In order to make significant reductions, these technologies have to change. To force a change on that scale, to two of the core technologies that quite literally drive our world, will require a serious legislative signal. That's the difference between the bills that show continuing declines in emissions and the bills that stabilize. Those that just stabilize won't provide significant enough pressure to move us away from these technologies.
Opponents used the fear of global competition, and of China in particular, as the club to beat the Kyoto Protocol to death in the Senate. President Clinton never submitted the Protocol for ratification and President Bush walked away from it. The argument was that if the U.S. ratified the Kyoto Protocol and agreed to reduce GHG emissions while China did not, U.S. companies would be unable to compete. A crucial question in the coming debate will be whether GHG reductions are seen as merely a premium we pay to protect the environment, or as a driver of technological innovations that will allow the U.S. to remain competitive in the global market in a climate constrained future.

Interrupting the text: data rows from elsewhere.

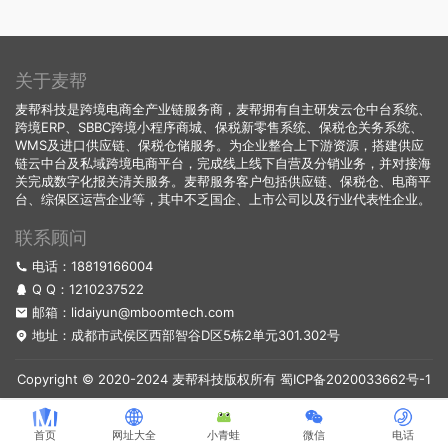
关于麦帮
麦帮科技是跨境电商全产业链服务商，麦帮拥有自主研发云仓中台系统、
跨境ERP、SBBC跨境小程序商城、保税新零售系统、保税仓关务系统、
WMS及进口供应链、保税仓储服务。为企业整合上下游资源，搭建供应
链云中台及私域跨境电商平台，完成线上线下自营及分销业务，并对接海
关完成数字化报关清关服务。麦帮服务客户包括供应链、保税仓、电商平
台、综保区运营企业等，其中不乏国企、上市公司以及行业代表性企业。
联系顾问
电话：18819166004
Q Q：
1210237522
邮箱：lidaiyun@mboomtech.com
地址：成都市武侯区西部智谷D区5栋2单元301.302号
Copyright © 2020-2024 麦帮科技版权所有
蜀ICP备2020033662号-1
首页
网址大全
小青蛙
微信
电话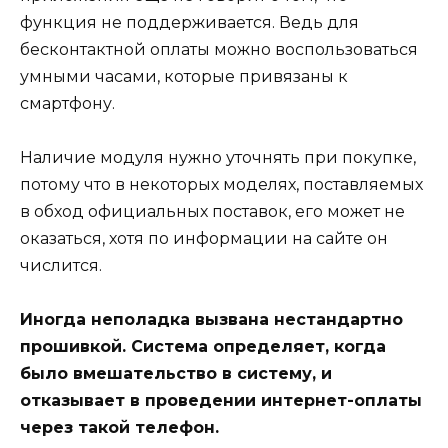
функция не поддерживается. Ведь для
бесконтактной оплаты можно воспользоваться
умными часами, которые привязаны к
смартфону.
Наличие модуля нужно уточнять при покупке,
потому что в некоторых моделях, поставляемых
в обход официальных поставок, его может не
оказаться, хотя по информации на сайте он
числится.
Иногда неполадка вызвана нестандартно
прошивкой. Система определяет, когда
было вмешательство в систему, и
отказывает в проведении интернет-оплаты
через такой телефон.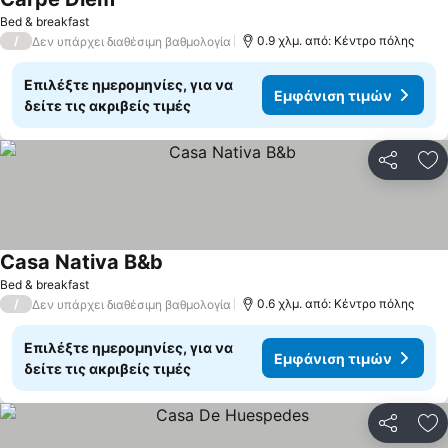
Bed & breakfast
/
0.9 χλμ. από: Κέντρο πόλης
Δεν υπάρχει διαθέσιμη βαθμολογία
Επιλέξτε ημερομηνίες, για να
Εμφάνιση τιμών
δείτε τις ακριβείς τιμές
Κοινοποί
Πρ
Casa Nativa B&b
Bed & breakfast
/
0.6 χλμ. από: Κέντρο πόλης
Δεν υπάρχει διαθέσιμη βαθμολογία
Επιλέξτε ημερομηνίες, για να
Εμφάνιση τιμών
δείτε τις ακριβείς τιμές
Κοινοποί
Πρ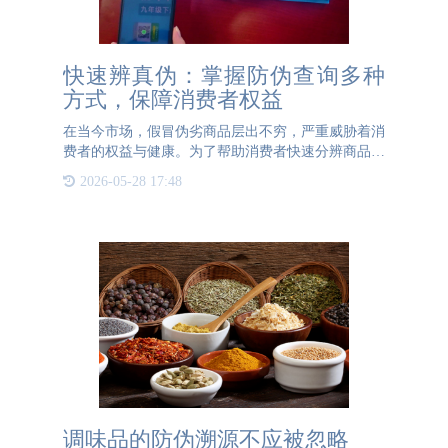
快速辨真伪：掌握防伪查询多种
方式，保障消费者权益
在当今市场，假冒伪劣商品层出不穷，严重威胁着消
费者的权益与健康。为了帮助消费者快速分辨商品真
假，防伪查询技术显得尤为重要。以下是几种有效的
2026-05-28 17:48
防伪查询方式，助力消费者擦亮双眼，守护自己的消
费安全。 首先，
调味品的防伪溯源不应被忽略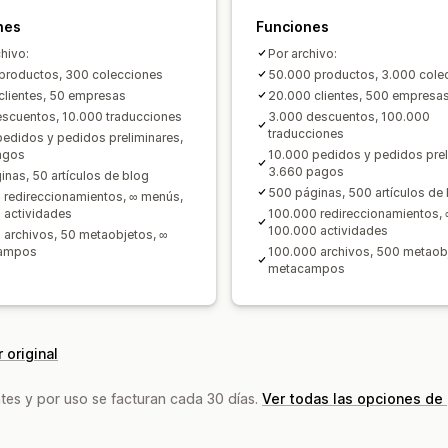
Productos
Cambio de plataforma
nes
Funciones
chivo:
Por archivo:
productos, 300 colecciones
50.000 productos, 3.000 cole
clientes, 50 empresas
20.000 clientes, 500 empresa
scuentos, 10.000 traducciones
3.000 descuentos, 100.000
traducciones
pedidos y pedidos preliminares,
agos
10.000 pedidos y pedidos prel
3.660 pagos
inas, 50 artículos de blog
500 páginas, 500 artículos de
 redireccionamientos, ∞ menús,
 actividades
100.000 redireccionamientos,
100.000 actividades
 archivos, 50 metaobjetos, ∞
ampos
100.000 archivos, 500 metaob
metacampos
 original
tes y por uso se facturan cada 30 días.
Ver todas las opciones de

One last observation on legislation: I pointed out early on that the connection between global climate change and energy security is politically powerful. Polls show large majorities of Democrats and Republicans support action that would both address climate change and energy security. That's a political comfort zone, to be advocating security and environment. There are big overlaps between measures which would reduce emissions of greenhouse gases and reduce importation of oil and gas from countries whose stability or intentions we’re unsure of. But the overlap isn't complete, and there are some measures that might be taken to promote energy independence that would be bad ideas for climate change.
An illustration is the liquefaction of coal to create motor fuel. Coal liquefaction significantly increases greenhouse gas emissions in the production fuel and does nothing to reduce emissions from the use of the fuel. It might reduce oil imports, but at a very high environmental cost unless it included technology to capture and store the CO2.